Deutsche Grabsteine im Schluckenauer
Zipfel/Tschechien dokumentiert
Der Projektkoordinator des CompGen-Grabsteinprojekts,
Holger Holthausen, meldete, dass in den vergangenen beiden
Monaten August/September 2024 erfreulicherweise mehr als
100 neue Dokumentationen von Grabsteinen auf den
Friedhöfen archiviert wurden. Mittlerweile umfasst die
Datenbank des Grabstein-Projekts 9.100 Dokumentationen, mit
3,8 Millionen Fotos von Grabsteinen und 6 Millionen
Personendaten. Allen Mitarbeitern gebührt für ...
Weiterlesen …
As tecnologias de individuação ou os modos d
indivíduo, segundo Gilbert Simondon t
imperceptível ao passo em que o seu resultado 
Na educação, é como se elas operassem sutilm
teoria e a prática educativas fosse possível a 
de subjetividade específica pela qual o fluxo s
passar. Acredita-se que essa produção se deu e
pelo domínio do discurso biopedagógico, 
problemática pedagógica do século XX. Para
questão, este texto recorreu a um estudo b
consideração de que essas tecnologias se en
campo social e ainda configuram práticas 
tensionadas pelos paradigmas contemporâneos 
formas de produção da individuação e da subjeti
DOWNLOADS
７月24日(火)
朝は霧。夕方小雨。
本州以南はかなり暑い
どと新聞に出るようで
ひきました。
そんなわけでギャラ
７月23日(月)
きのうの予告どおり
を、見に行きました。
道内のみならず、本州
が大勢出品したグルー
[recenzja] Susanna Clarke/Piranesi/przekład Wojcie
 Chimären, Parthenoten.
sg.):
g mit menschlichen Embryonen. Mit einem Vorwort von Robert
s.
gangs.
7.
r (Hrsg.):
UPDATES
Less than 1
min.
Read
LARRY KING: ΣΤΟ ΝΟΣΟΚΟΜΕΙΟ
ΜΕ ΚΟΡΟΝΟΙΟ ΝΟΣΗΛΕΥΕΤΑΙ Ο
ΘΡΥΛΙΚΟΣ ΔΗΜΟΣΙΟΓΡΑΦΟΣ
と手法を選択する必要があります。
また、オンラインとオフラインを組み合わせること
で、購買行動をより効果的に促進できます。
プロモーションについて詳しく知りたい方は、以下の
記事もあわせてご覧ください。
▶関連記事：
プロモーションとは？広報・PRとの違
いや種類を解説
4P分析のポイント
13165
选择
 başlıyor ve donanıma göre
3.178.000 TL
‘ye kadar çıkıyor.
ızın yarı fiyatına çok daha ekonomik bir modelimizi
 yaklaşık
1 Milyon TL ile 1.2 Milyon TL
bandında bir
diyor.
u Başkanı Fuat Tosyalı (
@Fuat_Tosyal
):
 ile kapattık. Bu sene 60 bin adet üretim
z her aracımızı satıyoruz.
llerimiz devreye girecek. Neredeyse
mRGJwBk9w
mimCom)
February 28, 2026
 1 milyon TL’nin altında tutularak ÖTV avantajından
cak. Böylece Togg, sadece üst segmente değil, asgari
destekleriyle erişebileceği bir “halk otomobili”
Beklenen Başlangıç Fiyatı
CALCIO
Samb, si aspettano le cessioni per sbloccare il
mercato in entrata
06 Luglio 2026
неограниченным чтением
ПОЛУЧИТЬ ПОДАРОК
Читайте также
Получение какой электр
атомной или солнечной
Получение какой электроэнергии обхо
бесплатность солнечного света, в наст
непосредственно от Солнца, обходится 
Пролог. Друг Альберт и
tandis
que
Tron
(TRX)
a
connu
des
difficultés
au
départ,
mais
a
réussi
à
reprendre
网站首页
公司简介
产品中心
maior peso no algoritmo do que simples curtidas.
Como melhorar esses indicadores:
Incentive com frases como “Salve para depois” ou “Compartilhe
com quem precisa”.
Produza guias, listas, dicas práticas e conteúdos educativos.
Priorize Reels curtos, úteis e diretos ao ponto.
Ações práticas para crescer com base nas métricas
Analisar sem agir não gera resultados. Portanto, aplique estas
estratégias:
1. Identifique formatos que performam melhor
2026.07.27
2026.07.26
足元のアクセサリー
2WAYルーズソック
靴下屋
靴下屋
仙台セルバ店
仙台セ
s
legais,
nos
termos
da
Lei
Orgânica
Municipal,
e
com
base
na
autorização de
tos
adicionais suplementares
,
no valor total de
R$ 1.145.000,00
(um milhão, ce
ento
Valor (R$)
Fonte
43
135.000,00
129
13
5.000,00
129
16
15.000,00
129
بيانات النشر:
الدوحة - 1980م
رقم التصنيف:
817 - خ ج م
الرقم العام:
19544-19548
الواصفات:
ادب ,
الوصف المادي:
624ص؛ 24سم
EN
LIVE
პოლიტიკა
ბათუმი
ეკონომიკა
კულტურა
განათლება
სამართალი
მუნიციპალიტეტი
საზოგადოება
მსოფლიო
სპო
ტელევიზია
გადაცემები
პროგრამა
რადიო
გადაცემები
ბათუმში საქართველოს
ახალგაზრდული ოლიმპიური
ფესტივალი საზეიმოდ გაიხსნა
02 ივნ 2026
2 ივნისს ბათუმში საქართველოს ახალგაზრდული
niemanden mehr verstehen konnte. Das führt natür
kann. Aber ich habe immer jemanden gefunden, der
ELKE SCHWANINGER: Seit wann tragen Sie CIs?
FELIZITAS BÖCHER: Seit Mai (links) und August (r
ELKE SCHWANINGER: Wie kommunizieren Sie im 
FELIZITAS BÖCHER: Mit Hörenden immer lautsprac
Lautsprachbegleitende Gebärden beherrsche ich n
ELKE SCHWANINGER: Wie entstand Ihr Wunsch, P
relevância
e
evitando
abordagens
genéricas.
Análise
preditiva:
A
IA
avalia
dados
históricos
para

──────────────────────────────

- _Assigned task_: Using the listing above, copy exactly the line that contains "cak. Böylece Togg, sadece", the line that contains "Priorize Reels curtos, úteis", and each line that falls between them.

- _Answer to the problem_:
cak. Böylece Togg, sadece üst segmente değil, asgari
destekleriyle erişebileceği bir “halk otomobili”
Beklenen Başlangıç Fiyatı
CALCIO
Samb, si aspettano le cessioni per sbloccare il
mercato in entrata
06 Luglio 2026
неограниченным чтением
ПОЛУЧИТЬ ПОДАРОК
Читайте также
Получение какой электр
атомной или солнечной
Получение какой электроэнергии обхо
бесплатность солнечного света, в наст
непосредственно от Солнца, обходится 
Пролог. Друг Альберт и
tandis
que
Tron
(TRX)
a
connu
des
difficultés
au
départ,
mais
a
réussi
à
reprendre
网站首页
公司简介
产品中心
maior peso no algoritmo do que simples curtidas.
Como melhorar esses indicadores:
Incentive com frases como “Salve para depois” ou “Compartilhe
com quem precisa”.
Produza guias, listas, dicas práticas e conteúdos educativos.
Priorize Reels curtos, úteis e diretos ao ponto.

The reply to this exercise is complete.